Behind the playful concept sits a genuinely substantial engineering effort. Each of the 22 minicars is built from more than 28,000 individual Lego bricks, and the full fleet took a combined 6,400-plus hours to design and construct at the Lego Group’s factory in Kladno, Czech Republic, by a team of 20 designers, engineers and specialist builders. Despite being made almost entirely of plastic bricks, the cars are far from static props — each one runs on standard go-kart wheels and an electric motor, capable of reaching speeds of up to 25km/h.

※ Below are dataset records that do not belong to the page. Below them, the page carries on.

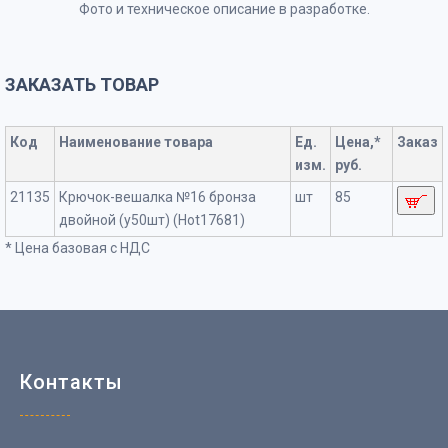
Фото и техническое описание в разработке.
ЗАКАЗАТЬ ТОВАР
Код
Наименование товара
Ед.
Цена,*
Заказ
изм.
руб.
21135
Крючок-вешалка №16 бронза
шт
85
двойной (у50шт) (Hot17681)
* Цена базовая с НДС
Контакты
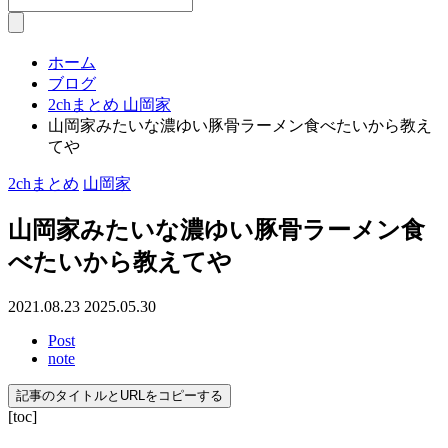
ホーム
ブログ
2chまとめ
山岡家
山岡家みたいな濃ゆい豚骨ラーメン食べたいから教え
てや
2chまとめ
山岡家
山岡家みたいな濃ゆい豚骨ラーメン食
べたいから教えてや
2021.08.23
2025.05.30
Post
note
記事のタイトルとURLをコピーする
[toc]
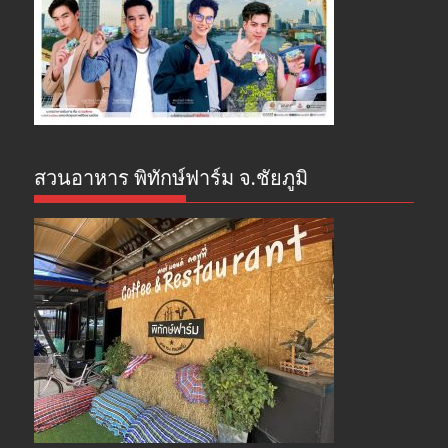
สวนอาหาร พิทักษ์ฟาร์ม จ.ชัยภูมิ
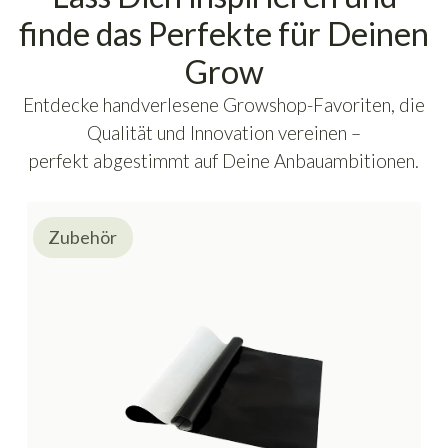
finde das Perfekte für Deinen
Grow
Entdecke handverlesene Growshop-Favoriten, die
Qualität und Innovation vereinen –
perfekt abgestimmt auf Deine Anbauambitionen.
Zubehör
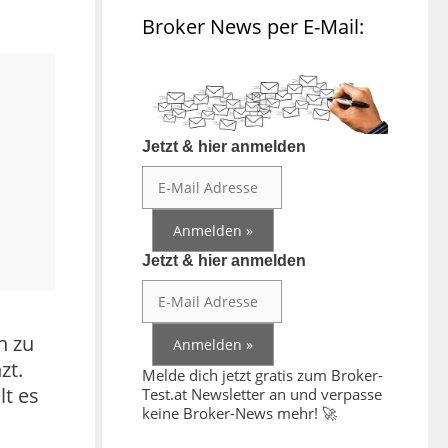
Broker News per E-Mail:
Jetzt & hier anmelden
Jetzt & hier anmelden
n zu
zt.
Melde dich jetzt gratis zum Broker-
lt es
Test.at Newsletter an und verpasse
keine Broker-News mehr! 🚀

The Lego minicars, by the numbers

  • 22 individual minicars — one for every driver on the current F1 grid.
  • 28,000-plus Lego bricks used in each car’s construction.
  • Approximately 280kg total weight per car, including roughly 65kg of bricks.
  • Top speed of up to 25km/h, built by 20 specialists over 6,400-plus combined hours.

A growing partnership finding its rhythm

Silverstone’s parade is the latest, and most ambitious, chapter in a partnership between Formula 1 and Lego that has steadily expanded over the past two seasons. Previous activations have included specially designed Lego trophies at last year’s British Grand Prix and a Lego-built cooldown car at the Las Vegas Grand Prix, alongside the original Miami parade that started it all. Formula 1’s Chief Commercial Officer, Emily Prazer, described the Silverstone version as a deliberate attempt to build on that momentum.

Last year’s F1 Drivers’ Parade in Miami with the Lego big build cars was one of the most memorable and talked-about moments of the season. This year, we’re building on that moment to create an incredible spectacle for fans attending the British Grand Prix and those watching globally. — Emily Prazer, Chief Commercial Officer, Formula 1

Not every driver is equally thrilled

Reaction from the grid itself has been more mixed than the marketing suggests. Max Verstappen has been openly lukewarm about the format, suggesting he’d be just as happy with a conventional truck-led parade, while Lance Stroll offered a deadpan verdict of simple indifference in Thursday’s press conference. Given how enthusiastically several drivers embraced the chaos in Miami — deliberately barging into rivals’ cars once the cameras were rolling — the muted pre-event reaction may not survive first contact with the go-kart wheels once Sunday actually arrives.

  • The parade takes place roughly 90 minutes before Sunday’s race start, at 1pm local time.
  • It will be broadcast live on Formula 1’s YouTube channel, with extended build-up coverage on Sky Sports F1.
  • Silverstone is expecting to break its own attendance record, with roughly 565,000 fans anticipated across the weekend.
  • Each car’s livery reproduces its team’s actual 2026 colours, sponsor branding and driver number.

Whatever the drivers privately make of it, the format has proven itself as pure spectacle: a moment of unguarded fun squeezed in between the tension of qualifying and the seriousness of race day. With twenty-two cars instead of ten and every driver now solely responsible for their own bricks rather than sharing the blame with a teammate, Silverstone’s version has all the ingredients to outdo Miami’s viral moment — assuming the cars, and the rivalries behind the wheels, can survive a full lap intact.